Hint: <a href="https://digilent.com/reference/programmable-logic/basys-3/demos/gpio">https://digilent.com/reference/programmable-logic/basys-3/demos/gpio</a>

Google search "UART\_TX\_CTRL.vhd" and " UART\_RX\_CTRL.vhd" to get HDL source code for UART transmitter and reciver code. You need to put/modify the user constraints (or xdc) file accordingly.

You can use 8 times higher clock speed to recieve/send the data using USB but lower speed clock to do VDPU computation. VDPU cycle may be 8 times longer than the USB/UART cycle.
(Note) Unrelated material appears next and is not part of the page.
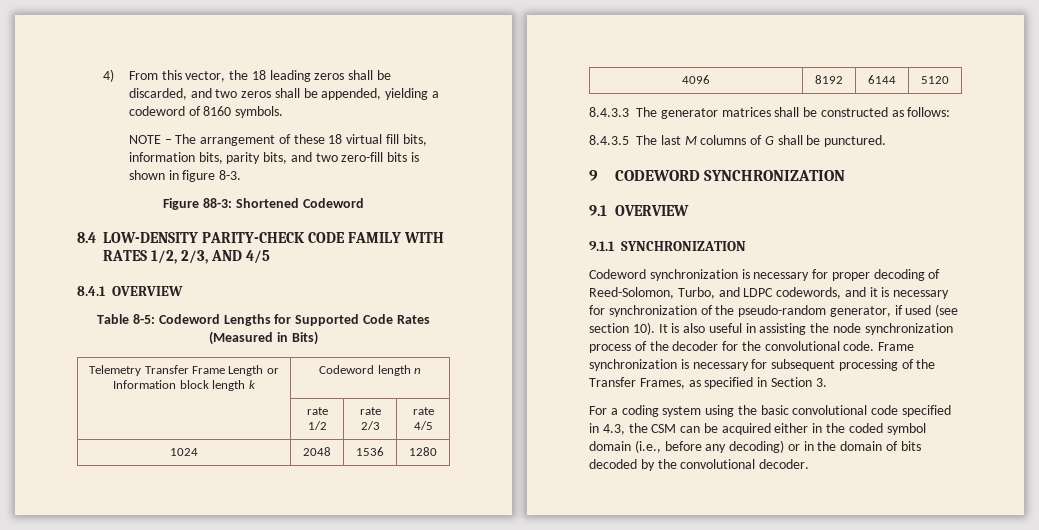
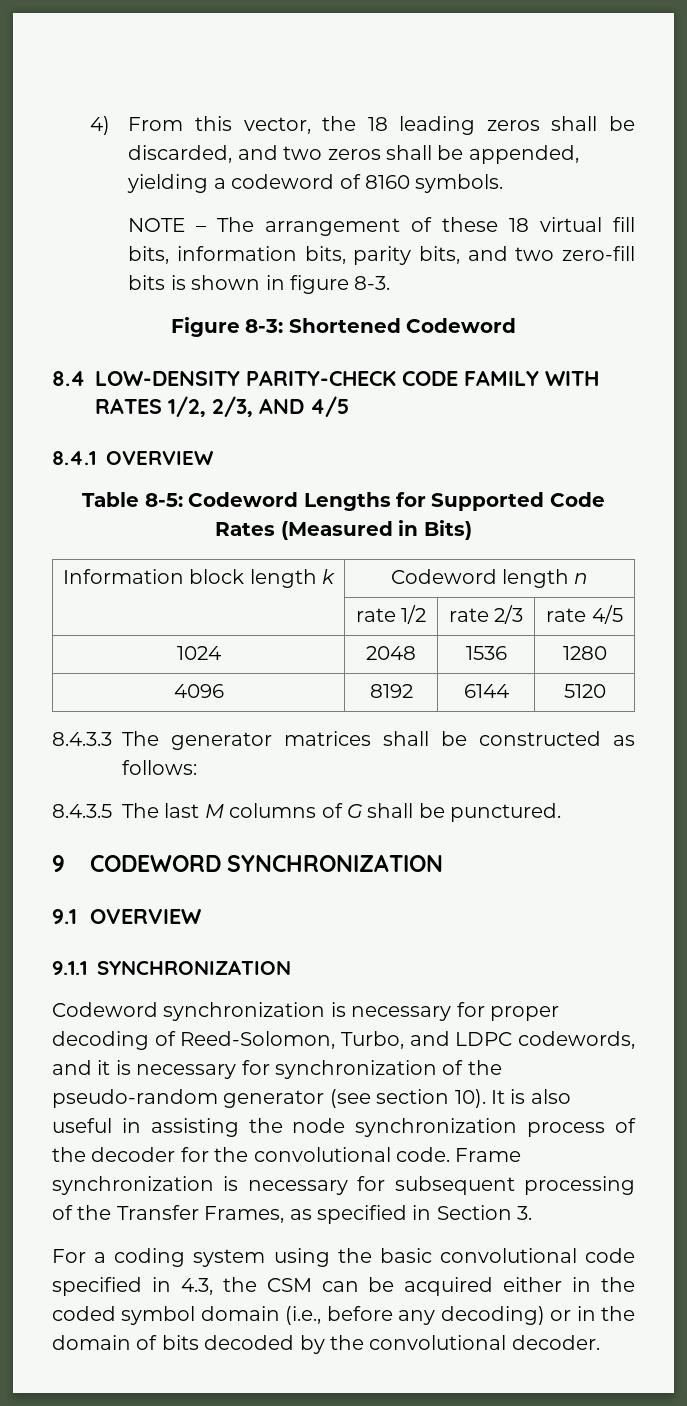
[203,198,233,208] 88-3: -> [245,319,284,333] 8-3:
[89,365,279,376] Telemetry Transfer Frame Length or -> (472, 530) none
[829,305,932,317] generator, if used -> [223,1090,325,1108] generator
## **Evaluation Procedure**

- All the member of the group need to be present at the time of Demonstration of the assignment. All the absent members will be awarded 0 marks for the assignment. Please show your ID card at the time of demonstration (as it is difficult to remember faces of all the 128 students of your batch).
- Grading will be based on (a) Correctness, (b) Quality of design, (c) Wire optimization, (d) Optimum number of chip used,(e) Cleanliness in design (Wire and Chips should be organized to look good), (f) Use of proper Comment/Naming/Labeling of the wires and (g) Questionnaire and explanation. For HDL codes the quality will be based on FPGA minimum resource utilization (Synthesis Report: optimized number of LUTs, register, Minimum Clock), coding style (Use of proper Comment/Naming/Labeling of the wires), performance, comments, and questionnaire and explanation.